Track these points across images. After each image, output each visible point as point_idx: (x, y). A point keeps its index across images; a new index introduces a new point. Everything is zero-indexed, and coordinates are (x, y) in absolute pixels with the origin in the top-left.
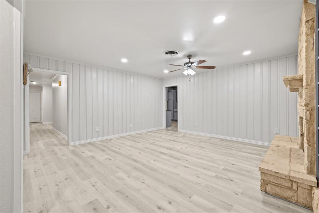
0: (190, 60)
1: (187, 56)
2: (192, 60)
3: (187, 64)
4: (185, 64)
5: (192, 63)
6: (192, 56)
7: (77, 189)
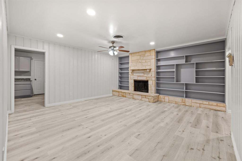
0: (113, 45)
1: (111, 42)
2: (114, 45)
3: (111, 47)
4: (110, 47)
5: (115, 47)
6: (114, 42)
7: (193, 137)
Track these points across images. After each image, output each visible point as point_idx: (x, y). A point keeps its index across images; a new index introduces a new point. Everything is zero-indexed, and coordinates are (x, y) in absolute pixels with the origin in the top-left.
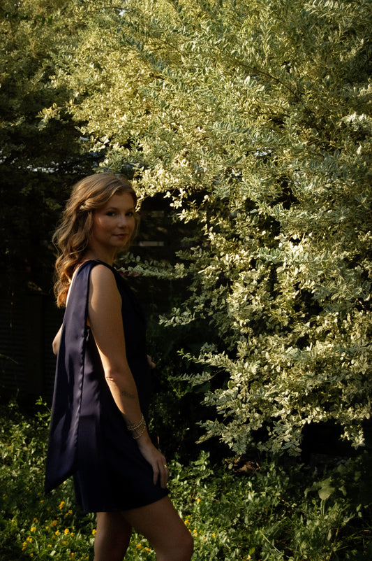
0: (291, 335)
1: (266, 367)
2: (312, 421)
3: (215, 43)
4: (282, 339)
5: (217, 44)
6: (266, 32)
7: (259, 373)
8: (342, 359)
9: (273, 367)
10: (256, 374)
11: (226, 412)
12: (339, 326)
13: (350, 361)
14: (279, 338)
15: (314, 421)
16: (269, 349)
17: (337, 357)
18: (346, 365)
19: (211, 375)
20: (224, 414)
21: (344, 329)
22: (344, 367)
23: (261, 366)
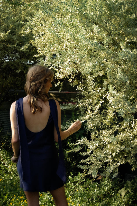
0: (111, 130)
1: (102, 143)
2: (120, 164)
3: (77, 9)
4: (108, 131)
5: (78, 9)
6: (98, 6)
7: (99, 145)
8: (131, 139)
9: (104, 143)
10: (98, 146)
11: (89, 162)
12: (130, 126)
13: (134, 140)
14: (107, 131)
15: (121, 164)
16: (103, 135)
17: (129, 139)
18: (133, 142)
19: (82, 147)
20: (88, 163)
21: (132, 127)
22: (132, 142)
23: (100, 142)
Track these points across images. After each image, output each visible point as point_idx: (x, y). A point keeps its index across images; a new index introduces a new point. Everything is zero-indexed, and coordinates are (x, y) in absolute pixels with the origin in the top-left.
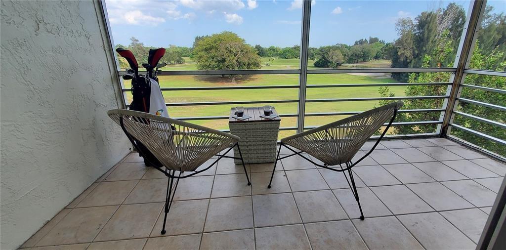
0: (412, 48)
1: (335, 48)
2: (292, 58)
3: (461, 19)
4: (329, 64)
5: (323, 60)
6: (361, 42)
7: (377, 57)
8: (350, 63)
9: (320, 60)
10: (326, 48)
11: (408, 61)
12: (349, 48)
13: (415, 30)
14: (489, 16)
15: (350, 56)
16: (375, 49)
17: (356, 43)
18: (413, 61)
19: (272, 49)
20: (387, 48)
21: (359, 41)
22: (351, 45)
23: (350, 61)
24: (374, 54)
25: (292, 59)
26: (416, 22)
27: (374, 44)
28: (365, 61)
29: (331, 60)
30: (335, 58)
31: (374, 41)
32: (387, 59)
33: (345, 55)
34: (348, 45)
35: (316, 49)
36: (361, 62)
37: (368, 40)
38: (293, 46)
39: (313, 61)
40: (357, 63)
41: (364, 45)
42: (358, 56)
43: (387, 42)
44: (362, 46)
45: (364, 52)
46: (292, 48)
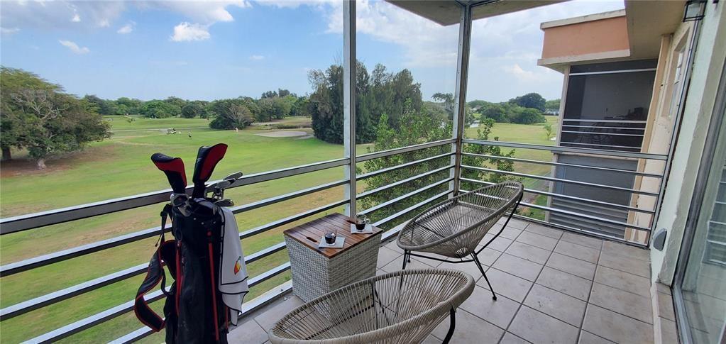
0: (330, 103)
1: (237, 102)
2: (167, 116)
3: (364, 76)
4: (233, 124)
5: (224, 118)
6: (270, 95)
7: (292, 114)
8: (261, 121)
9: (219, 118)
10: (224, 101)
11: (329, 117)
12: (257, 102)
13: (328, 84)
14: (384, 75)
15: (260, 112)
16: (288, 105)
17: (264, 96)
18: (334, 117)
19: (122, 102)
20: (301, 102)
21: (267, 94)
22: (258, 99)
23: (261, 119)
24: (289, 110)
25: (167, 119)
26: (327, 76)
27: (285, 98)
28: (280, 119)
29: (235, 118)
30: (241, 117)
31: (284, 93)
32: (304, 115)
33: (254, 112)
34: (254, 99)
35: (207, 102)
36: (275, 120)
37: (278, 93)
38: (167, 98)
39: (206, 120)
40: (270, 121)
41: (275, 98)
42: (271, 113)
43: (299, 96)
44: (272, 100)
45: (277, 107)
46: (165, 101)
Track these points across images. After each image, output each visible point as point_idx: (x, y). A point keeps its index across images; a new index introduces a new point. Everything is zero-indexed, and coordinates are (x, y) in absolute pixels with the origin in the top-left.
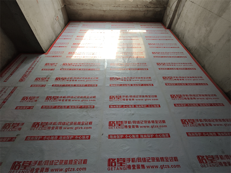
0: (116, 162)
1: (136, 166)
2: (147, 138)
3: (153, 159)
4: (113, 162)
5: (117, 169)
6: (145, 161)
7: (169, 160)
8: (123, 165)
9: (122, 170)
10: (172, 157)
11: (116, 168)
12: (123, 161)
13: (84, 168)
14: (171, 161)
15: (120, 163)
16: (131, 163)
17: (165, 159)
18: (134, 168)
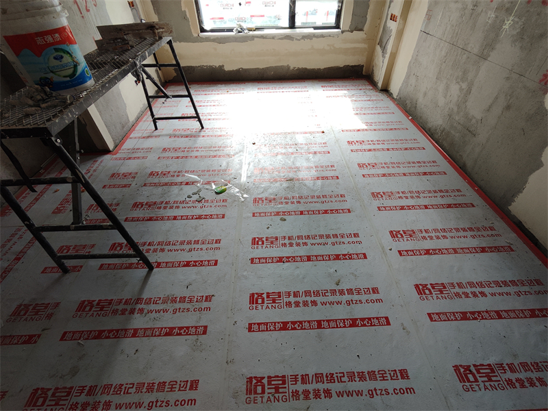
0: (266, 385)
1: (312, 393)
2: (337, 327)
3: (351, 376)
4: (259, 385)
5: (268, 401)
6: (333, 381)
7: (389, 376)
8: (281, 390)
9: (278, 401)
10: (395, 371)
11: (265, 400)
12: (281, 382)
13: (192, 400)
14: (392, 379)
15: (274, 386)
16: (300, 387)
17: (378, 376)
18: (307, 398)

WHAT NEEDS TO BE DONE> Leaving out the pictures, reproduce the whole listing above exactly.

RESPONSE TO THE EXERCISE>
Track these points across images. After each image, output each visible point as point_idx: (x, y). A point keeps its index across images; a new index introduces a new point. Everything is zero-indexed, and coordinates are (x, y) in absolute pixels with the origin in the top-left.
0: (190, 60)
1: (187, 56)
2: (192, 60)
3: (187, 64)
4: (185, 64)
5: (192, 63)
6: (192, 56)
7: (77, 189)
0: (113, 45)
1: (111, 42)
2: (114, 45)
3: (111, 47)
4: (110, 47)
5: (115, 47)
6: (114, 42)
7: (193, 137)
Track these points across images. After each image, output each visible point as point_idx: (x, y). A point keeps its index across images; a new index introduces a new point. Everything is zero-indexed, and coordinates are (x, y) in absolute pixels with the origin in the top-left.
0: (291, 335)
1: (266, 367)
2: (312, 421)
3: (215, 43)
4: (282, 339)
5: (217, 44)
6: (266, 32)
7: (259, 373)
8: (342, 359)
9: (273, 367)
10: (256, 374)
11: (226, 412)
12: (339, 326)
13: (350, 361)
14: (279, 338)
15: (314, 421)
16: (269, 349)
17: (337, 357)
18: (346, 365)
19: (211, 375)
20: (224, 414)
21: (344, 329)
22: (344, 367)
23: (261, 366)
0: (111, 130)
1: (102, 143)
2: (120, 164)
3: (77, 9)
4: (108, 131)
5: (78, 9)
6: (98, 6)
7: (99, 145)
8: (131, 139)
9: (104, 143)
10: (98, 146)
11: (89, 162)
12: (130, 126)
13: (134, 140)
14: (107, 131)
15: (121, 164)
16: (103, 135)
17: (129, 139)
18: (133, 142)
19: (82, 147)
20: (88, 163)
21: (132, 127)
22: (132, 142)
23: (100, 142)
Track these points across images. After each image, output each visible point as point_idx: (x, y). A point keeps its index across images; a new index introduces a new point. Everything is zero-indexed, and coordinates are (x, y) in absolute pixels with the origin in the top-left.
0: (412, 48)
1: (335, 48)
2: (292, 58)
3: (461, 19)
4: (329, 64)
5: (323, 60)
6: (361, 42)
7: (377, 57)
8: (350, 63)
9: (320, 60)
10: (326, 48)
11: (408, 61)
12: (349, 48)
13: (415, 30)
14: (489, 16)
15: (350, 56)
16: (375, 49)
17: (356, 43)
18: (413, 61)
19: (272, 49)
20: (387, 48)
21: (359, 41)
22: (351, 45)
23: (350, 61)
24: (374, 54)
25: (292, 59)
26: (416, 22)
27: (374, 44)
28: (365, 61)
29: (331, 60)
30: (335, 58)
31: (374, 41)
32: (387, 59)
33: (345, 55)
34: (348, 45)
35: (316, 49)
36: (361, 62)
37: (368, 40)
38: (293, 46)
39: (313, 61)
40: (357, 63)
41: (364, 45)
42: (358, 56)
43: (387, 42)
44: (362, 46)
45: (364, 52)
46: (292, 48)
0: (330, 103)
1: (237, 102)
2: (167, 116)
3: (364, 76)
4: (233, 124)
5: (224, 118)
6: (270, 95)
7: (292, 114)
8: (261, 121)
9: (219, 118)
10: (224, 101)
11: (329, 117)
12: (257, 102)
13: (328, 84)
14: (384, 75)
15: (260, 112)
16: (288, 105)
17: (264, 96)
18: (334, 117)
19: (122, 102)
20: (301, 102)
21: (267, 94)
22: (258, 99)
23: (261, 119)
24: (289, 110)
25: (167, 119)
26: (327, 76)
27: (285, 98)
28: (280, 119)
29: (235, 118)
30: (241, 117)
31: (284, 93)
32: (304, 115)
33: (254, 112)
34: (254, 99)
35: (207, 102)
36: (275, 120)
37: (278, 93)
38: (167, 98)
39: (206, 120)
40: (270, 121)
41: (275, 98)
42: (271, 113)
43: (299, 96)
44: (272, 100)
45: (277, 107)
46: (165, 101)
Track these points across images. After each image, output each visible point as point_idx: (x, y). A point keeps its index across images; a new index introduces a new point. Everything is zero-indexed, and coordinates are (x, y) in absolute pixels with the origin in the top-left.
0: (116, 162)
1: (136, 166)
2: (147, 138)
3: (153, 159)
4: (113, 162)
5: (117, 169)
6: (145, 161)
7: (169, 160)
8: (123, 165)
9: (122, 170)
10: (172, 157)
11: (116, 168)
12: (123, 161)
13: (84, 168)
14: (171, 161)
15: (120, 163)
16: (131, 163)
17: (165, 159)
18: (134, 168)
0: (266, 385)
1: (312, 393)
2: (337, 327)
3: (351, 376)
4: (259, 385)
5: (268, 401)
6: (333, 381)
7: (389, 376)
8: (281, 390)
9: (278, 401)
10: (395, 371)
11: (265, 400)
12: (281, 382)
13: (192, 400)
14: (392, 379)
15: (274, 386)
16: (300, 387)
17: (378, 376)
18: (307, 398)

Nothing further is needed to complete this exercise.